IT IS OUR OBSERVATION and conviction that materialism is the besetting sin of the church today. This is no small matter. We are talking about another "god." Jesus strongly asserted, "No man can serve two masters: for either he will hate the one, and love the other; or else he will hold to the one, and despise the other. Ye cannot serve God and mammon" (Matthew 6:24). Paul twice tells us that covetousness is idolatry, idol worship (Ephesians 5:5; Colossians 3:5). The first of the Ten Commandments plainly states, "Thou shalt have no other gods before me" (Exodus 20:3). In Deuteronomy 4:23 and 24 this is further emphasized, "Take heed unto yourselves, lest ye forget the covenant of the LORD your God, which he made with you, and make you a graven image, or the likeness of any thing, which the LORD thy God hath forbidden thee. For the LORD thy God is a consuming fire, even a jealous God." Revelation 21:8 reads, "But the fearful, and unbelieving, and the abominable, and murderers, and whoremongers [fornicators], and sorcerers, and idolaters, and all liars, shall have their part in the lake which burneth with fire and brimstone: which is the second death."
Wealth within itself is not sinful. Abraham was a wealthy man and there were some men of means in the early church. But the possession of wealth is fraught with danger. It really takes a spiritual person to handle it. Jesus saw the besetting sin of the rich younger ruler and put him to the test (Matthew 19:16-24). He failed. He went away sorrowful. Jesus said that it was hard for a rich man to enter the kingdom of heaven. He even said, "It is easier for a camel to go through the eye of a needle, than for a rich man to enter into the kingdom of God." Although some supposed that gain was godliness, Paul said, "But they that will be rich fall into temptation and a snare, and into many foolish and hurtful lusts, which drown men in destruction and perdition.
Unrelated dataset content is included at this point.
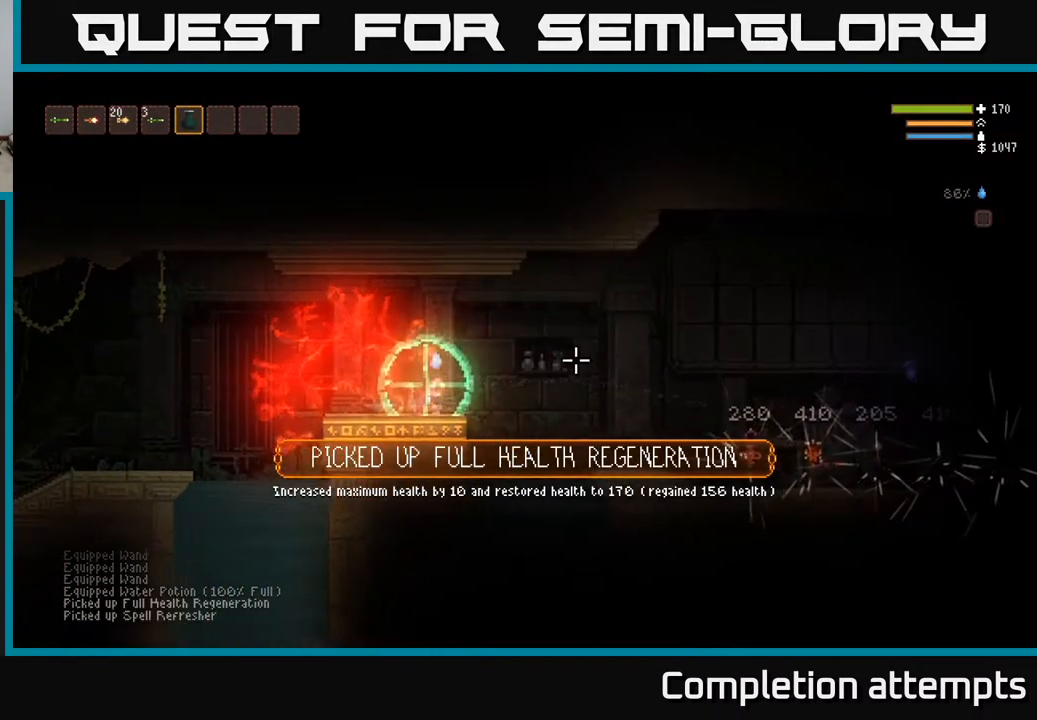
{"buttons": [], "left_stick": "right", "right_stick": "right", "events": [[200, "L2", "down"], [317, "L2", "up"]]}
For the love of money is the root of all [kinds] of evil: which while some coveted after, they have erred from the faith, and pierced themselves through with many sorrows"(1 Timothy 6:5-10). The wealthy church of the Laodiceans felt snug and self-assured, but the danger of materialism was paralyzing the church. The Lord said, "I know thy works, that thou art neither cold nor hot: I would that thou wert cold or hot. So then because thou art lukewarm, and neither cold nor hot, I will spue thee out of my mouth. Because thou sayest, I am rich, and increased with goods, and have need of nothing; and knowest not that thou art wretched, and miserable, and poor, and blind, and naked" (Revelation 3:14-20). The writer in the book of Proverbs, realizing the danger of wealth (and poverty), said, "Give me neither poverty nor riches; feed me with food convenient for me: Lest I be full, and deny thee, and say, Who is the LORD? Or lest I be poor, and steal, and take the name of my God in vain" (Proverbs 30:8,9). This reminds us of Paul, when he said, "Having food and raiment let us be therewith content" (1 Timothy 6:8).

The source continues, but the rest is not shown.